Programming as an Accountant

I graduated college in 2014 with an accounting major, Big 4 offer secured, and thinking I was prepared for what was ahead. I had even passed FAR prior to my start date with PwC and was on track to complete the rest of the CPA exams within the next six months, feeling confident about my chances. Despite all this, I remember being completely shocked that in my actual job, I was more tasked with a sort of data management than I was theorizing and applying higher-level accounting concepts that I had spent the last four years learning.

Fast-forward to my first job in industry where I joined loanDepot, a Southern California-based nonbank lender that was growing rapidly. This was my first taste of truly having to work with large datasets, complex production systems, and therefore bloated Excel files that would constantly break at the most inopportune times. I recall my manager onboarding me and letting me know that there was a workbook that was especially awful. It was so awful that we turned off the auto-calculate option in Excel, would do all the work each month to prep the workbook, then hit F9 and go to lunch. Usually even after lunch I would have to wait an hour or so before calculating was complete, and I could use my computer again.
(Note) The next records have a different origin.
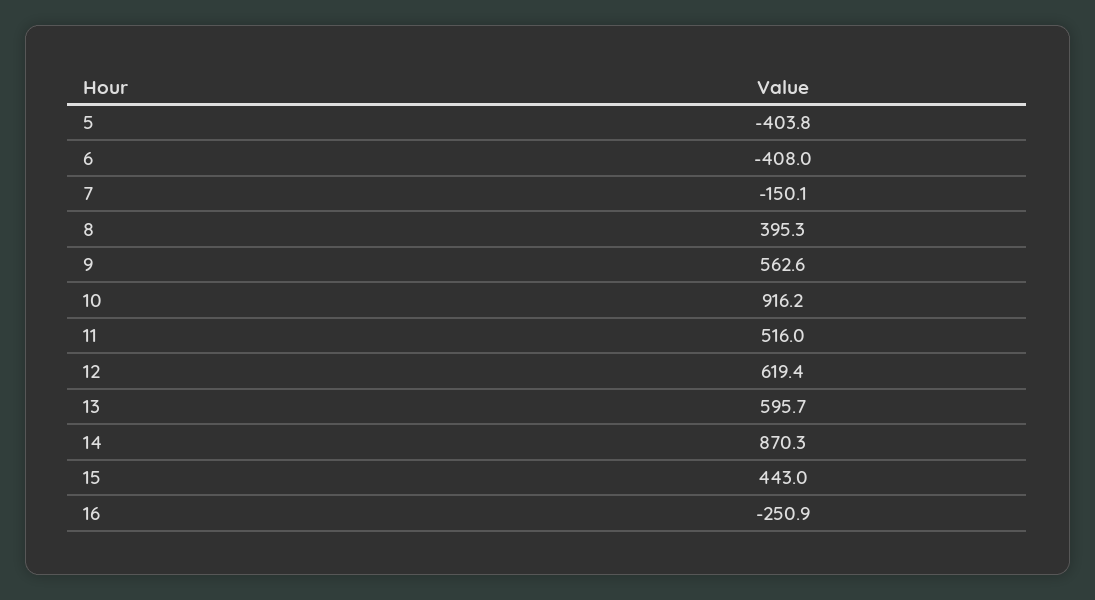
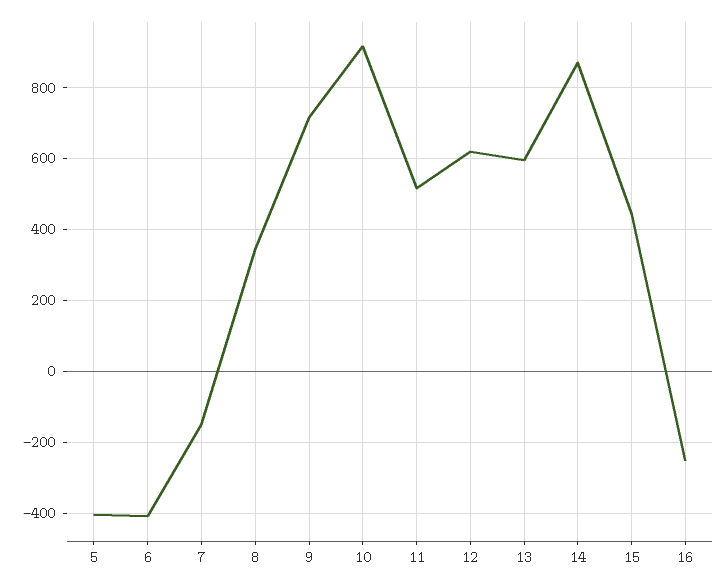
  {
    "5": -403.8,
    "6": -408,
    "7": -150.1,
-   "8": 395.3,
+   "8": 340,
-   "9": 562.6,
+   "9": 720,
    "10": 916.2,
    "11": 516,
    "12": 619.4,
    "13": 595.7,
    "14": 870.3,
    "15": 443,
    "16": -250.9
  }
Imagine the frustration when there would be a mistake or check figure flagged after the first calculation, and have to reperform the whole process a second or third time. Long story short, this time suck was brutal. I remember being painfully frustrated and dejected working late in the office because our files were so horrible to work with. “There HAS to be a better way” I would tell myself constantly.

This better way came incrementally through small evolutions. One of the first was reading up on which Excel formulas caused the poor performance and how to optimize. For my Excel nerds out there, things such as taking a very burdensome multi-criteria SUMIFS formula and changing to instead pre-pivot the data in a table, dramatically increased the efficiency and cut back on the calculation times. These enhancements were just that though, enhancements. The real breakthroughs would come from unlikely places and would shape the trajectory of my own career from that point on.
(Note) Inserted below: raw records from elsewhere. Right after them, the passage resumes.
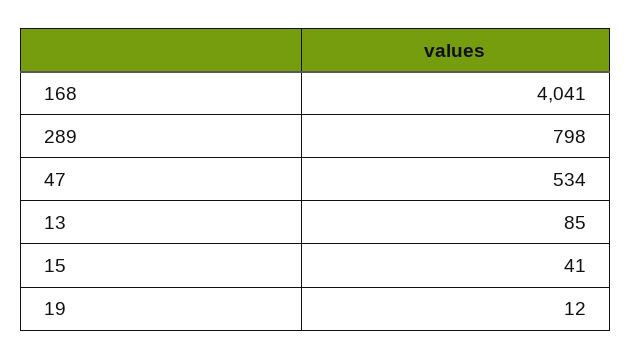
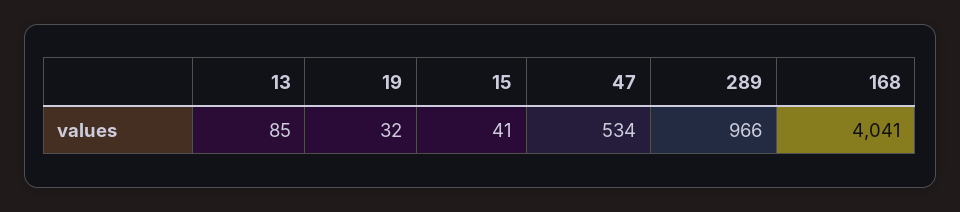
  {
    "168": 4041,
-   "289": 798,
+   "289": 966,
    "47": 534,
    "13": 85,
    "15": 41,
-   "19": 12
+   "19": 32
  }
One day, a member of the Servicing Accounting team at loanDepot gave a presentation on how their team was using Microsoft SQL Server to lookup and join data from different sources. I was immediately flooded with potential use cases and the promise of no more late nights because of bloated Excel files. Querying the databases to fetch all the data that I was previously manually herding around in Excel took less than a second compared to the two hours or more in Excel. Replacing manual Excel look ups and references to external workbooks with efficient SQL queries reduced manual time by around 60%. I ended up largely teaching myself SQL, being intrinsically motivated to stop wasting time simply moving data around. Courses on Udemy were a huge benefit and really provided everything I needed to get the job done. This allowed me to get the data, but all accountants know that general ledger systems want their imports in a certain way, and the one we used at loanDepot was no different. Furthermore, in order to get the values for the journal entries, calculations were needed to be performed on the queried data, meaning SQL alone could only get me so far. How could I bridge that calculation and analysis gap in an automated way?

Automate the Boring Stuff by Al Sweigart was that second lightbulb moment for me and one of the most important pieces of media I’ve ever consumed. I remember stumbling upon it while I was essentially just googling for how to do things in a more automated way versus Excel. In the book, Sweigart has specific sections on working with Excel spreadsheets, PDFs, CSVs, and more. The chapters are simple and most importantly practical to real-world applications. Before long, I was writing a python script that would use certain libraries to execute queries, perform the appropriate calculations, and generate an excel file with a fully formatted journal entry requiring no manual intervention on my part. What used to take me a full day (or more) during month-end close quickly took less than five seconds.

These transformations felt incredibly powerful. They felt like I had cheat codes for my job where I could produce the same output, but in a literal fraction of the time. But I also couldn’t help but feel oddly let down. How much time did I spend while these tools had been out there all this time? How many others on my team, in my industry even, were stuck in the same hamster wheel not aware that there most certainly a better, more automated way? Where were these topics in my four-year program in college? These are all questions that I think are hugely important and what I hope to bring light to in the accounting industry. I hope to bring more awareness to the tools that are available, to encourage companies to foster an environment to give team members the latitude to think outside the box to improve their processes, and for professionals doing the work to take it upon themselves to continuously learn and challenge themselves to be more than what they were just taught to be.